# Ferplast cages.



## Friday_Witch (May 6, 2012)

Hi, bunnies! I wrote few months ago that I have 5 years old bunny.
We are from Russia, Moscow, but last two years we live in USA.
in Moscow I always wanted for my baby only best things.

I tryed few cages and our favorite cages is a cages that produced by Ferplast (site is ferplast.com).

There is a few reason why:

- Special floor, that have some kind of relief that it never slippery (it's like plastic relief greed, very small, so it perfect flooring.

- coming with convenient water bottle for this cage and holder for hay.

- have house inside

- have plate (for food) that is solid with house, so bunny can't throw it.

And at end of all it's good quality.

Last cage I had in Moscow was like this: http://www.therabbithouse.com/indoor/rabbitcages.asp?cage=11

But it stayed there and we have some stupid cage now with slippery flooring (I put rug inside). It's not that necessary because my bunny walk everywhere she want and cage only for food and toilet.

But now I want to buy goog one.
And I want ferplast cage.

I looked at the amazon.com and they don't have ferplast cages (they sell only in Europe), but they have one cage from Canadian company Hagen that sell one model that absolutely, absolutely similar to one cage from ferplast.

I guess, that may be because ferplast have no business on the north continent, they sell this cages to Hagen.

I talk about this one:

European name: ferplast casita 120
http://ferplast.com/scheda_prodotto_eng.php/prodotto=/id_item=57067170/id_menu=04010505

USA name: living world deluxe habitat XLarge
http://www.amazon.com/gp/product/B007BNE1YA/?tag=skimlinks_replacement-20

So u can see that it's absolutely same cages.
But they ship this size(47" long) on amazon within 2 months.

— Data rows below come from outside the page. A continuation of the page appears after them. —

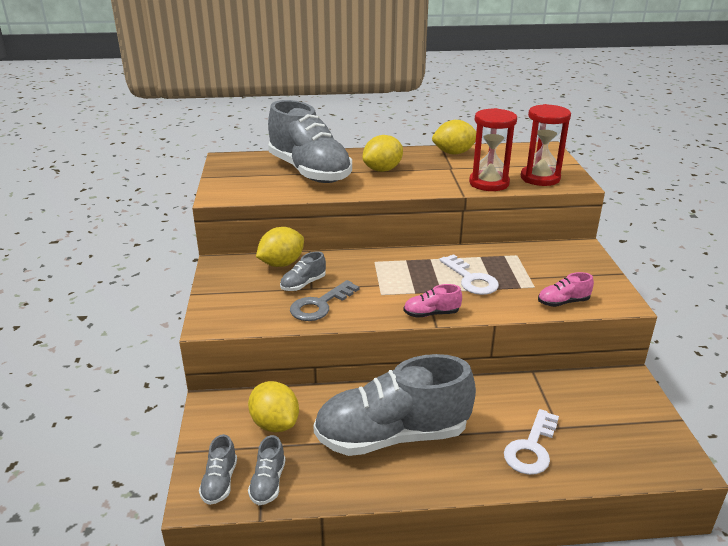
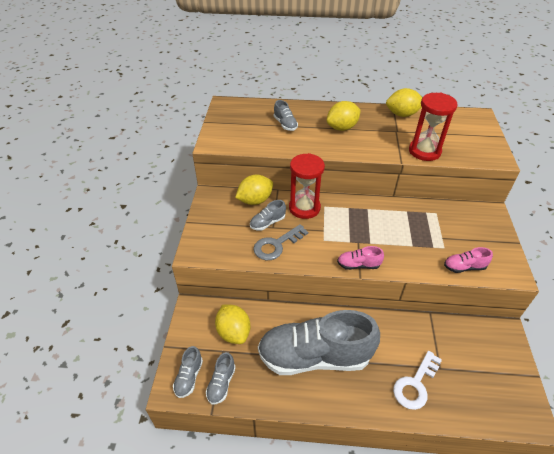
camera: 10 degrees right, 15 degrees up
grey shoe [268,100,352,183] -> grey shoe [274,100,298,131], size x0.40
white key [439,254,499,295] -> none
red hourglass [521,104,571,186] -> red hourglass moved to [289,153,325,219]

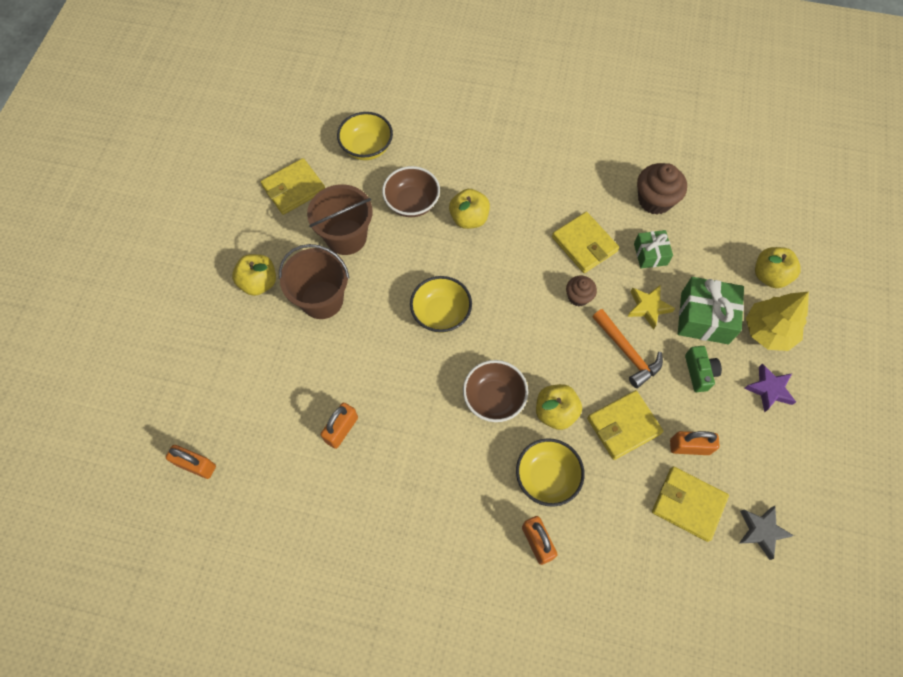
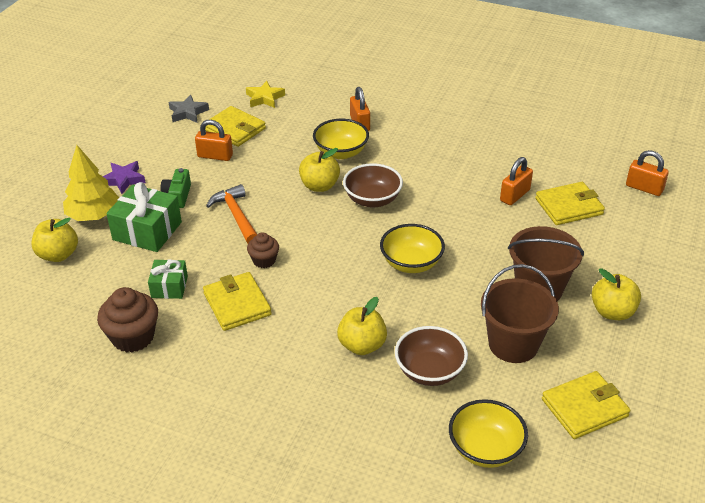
camera: 170 degrees left, 25 degrees down
yellow wallet [587,390,663,460] -> yellow wallet moved to [535,182,605,225]
yellow star [627,285,675,330] -> yellow star moved to [246,81,285,108]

And I don't want wait too long 

If I'll not find in other place then I'll have to order this one, which size is smaller
living world deluxe habitat Large
http://www.amazon.com/gp/product/B005AYYDCM/?tag=skimlinks_replacement-20

This is same cage but smaller (30" long).


So. Is anybody know where I can buy ferplast or living world deluxe xLarge in US?


----------



## [email protected] (Dec 7, 2013)

You mentioned you lived here with a rabbit for three years.

I had a rabbit before in Houston TX; but, that was another lifetime.

My Russian wife has no experience with such a pet and has tons of questions about health, vet, what to expect, etc.

Any thoughts would be appreciated 

Cheers, [email protected]


----------



## Sindri27 (Dec 7, 2013)

The living world cage can be bought at Petco online and I believe I have also seen this in the store as well.


----------



## FreezeNkody (Dec 7, 2013)

I think medium to large dog kennels work the best! Or xpens


----------



## FreezeNkody (Dec 7, 2013)

This is what my Flemish giant is in my other 3 live in xpens


----------